** DOCUMENT EXCERPT **

○ ○ ○ ○ ○ ○ ○

Béla Tarr in LA and NYC

Béla Tarr and Ágnes Hranitzky’s Werckmeister Harmonies (2000)

The title of the American Cinematheque’s seven-film retrospective opening today goes hard—Boundless Damnation: The Films of Béla Tarr. The Hungarian filmmaker will be at the Aero Theatre in Santa Monica this evening to introduce a new 4K restoration of his 2000 film Werckmeister Harmonies, and he’ll be on hand at every screening through Saturday. He’ll then fly to New York, where he’ll introduce two screenings on Monday and another two on Tuesday at Film at Lincoln Center.

Werckmeister Harmonies is one of the major works from the latter half of Tarr’s filmmaking career. We can take clear measure of the oeuvre because, even before it premiered in Berlin in 2011, Tarr announced that The Turin Horse would be his last feature. Aside from a short (Muhamed, 2017), an installation (Missing People, 2019), and a production credit (Valdimar Jóhannsson’s Lamb, 2021), he’s stuck to his word.

The Cinematheque will devote one day, Friday, to the early work, screening Tarr’s first and second features at the Los Feliz Theatre in Los Angeles. Family Nest (1977), made at the Balázs Béla Studio when Tarr was only twenty-two, is a docudrama focusing on a young woman raising her daughter in the cramped apartment she shares with her husband and his family. In 1985, when Jonathan Rosenbaum was still at the Chicago Reader, he called Family Nest “a blunt piece of Hungarian social realism.”

In 1978, Tarr met—and eventually married—Ágnes Hranitzky, who edited all of his films from The Outsider (1981) on and is credited as a codirector on the final three features. When Jonathan Romney met the couple in 2001, he noted in the Guardian that they “cut a dash together, in bohemian black with matching scarves.” The Outsider tracks the meanderings of a young music lover and drinker as he falls in and out of work and in and out of love. “There were a lot of shit things in the cinema, a lot of lies,” Tarr told Romney when discussing these early films. “We weren’t knocking at the door, we just beat it down. We were coming with some fresh, new, true, real things. We just wanted to show the reality—anti-movies.”

Another crucial collaboration began just a few years later when a friend sent Tarr the manuscript of what became the debut novel by László Krasznahorkai. “I read it, and fell in love immediately,” Tarr told R. Emmet Sweeney in Film Comment in 2012. Sátántangó made Krasznahorkai a literary figure to be reckoned with, and he and Tarr hit it off right at the outset. No one in Hungary, though, would fund an adaptation. When Sátántangó finally appeared in English in 2012, Theo Tait, writing in the Guardian, called it “a monster of a novel: compact, cleverly constructed, often exhilarating, and possessed of a distinctive, compelling vision—but a monster nevertheless. It is brutal, relentless, and so amazingly bleak that it's often quite funny.”

Krasznahorkai and Tarr decided to make do with the limited resources the Hungarian Film Institute had to offer and wrote a screenplay on a more modest scale. “And yet there is nothing minor or slight about Damnation [1988], which moves fluidly through literary landscapes, mapping out references that range from Hamlet to Dostoevsky, to Goethe,” wrote Ela Bittencourt in Reverse Shot in 2012. Miklós B. Székely plays a loner who falls head over heels for a married singer (Vali Kerekes) at a local bar, “but as usual with Tarr,” wrote Bittencourt, “imagery and their metaphoric resonance are more important than plot. Suspense is a result of deliberate pacing and vagueness and, in this case, of the mysterious omnipresence of dogs.”

○ ○ ○ ○ ○ ○ ○

** TASKS AND EXERCISES **
1 > Transcribe the stretch of the Béla Tarr article from "The title of" through "at Lincoln Center.".
2 > How old was Tarr when he made Family Nest, according to the Béla Tarr article?
The data on this page comes from a separate source and has no connection to the Béla Tarr article.

** SUPPLIED MATERIAL **
○ ○ ○ ○ ○ ○ ○

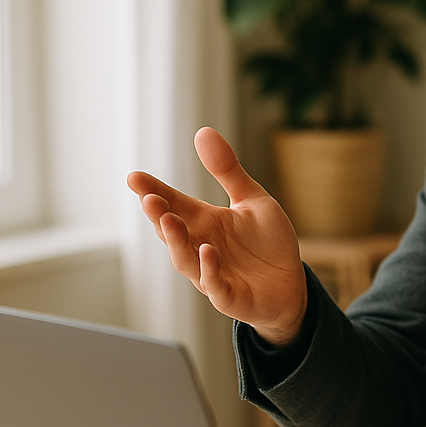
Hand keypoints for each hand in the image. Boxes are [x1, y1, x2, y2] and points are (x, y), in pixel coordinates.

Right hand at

○ ○ ○ ○ ○ ○ ○

** ANSWERS PROVIDED **
1 >
The title of the American Cinematheque’s seven-film retrospective opening today goes hard—Boundless Damnation: The Films of Béla Tarr. The Hungarian filmmaker will be at the Aero Theatre in Santa Monica this evening to introduce a new 4K restoration of his 2000 film Werckmeister Harmonies, and he’ll be on hand at every screening through Saturday. He’ll then fly to New York, where he’ll introduce two screenings on Monday and another two on Tuesday at Film at Lincoln Center.

2 > Twenty-two.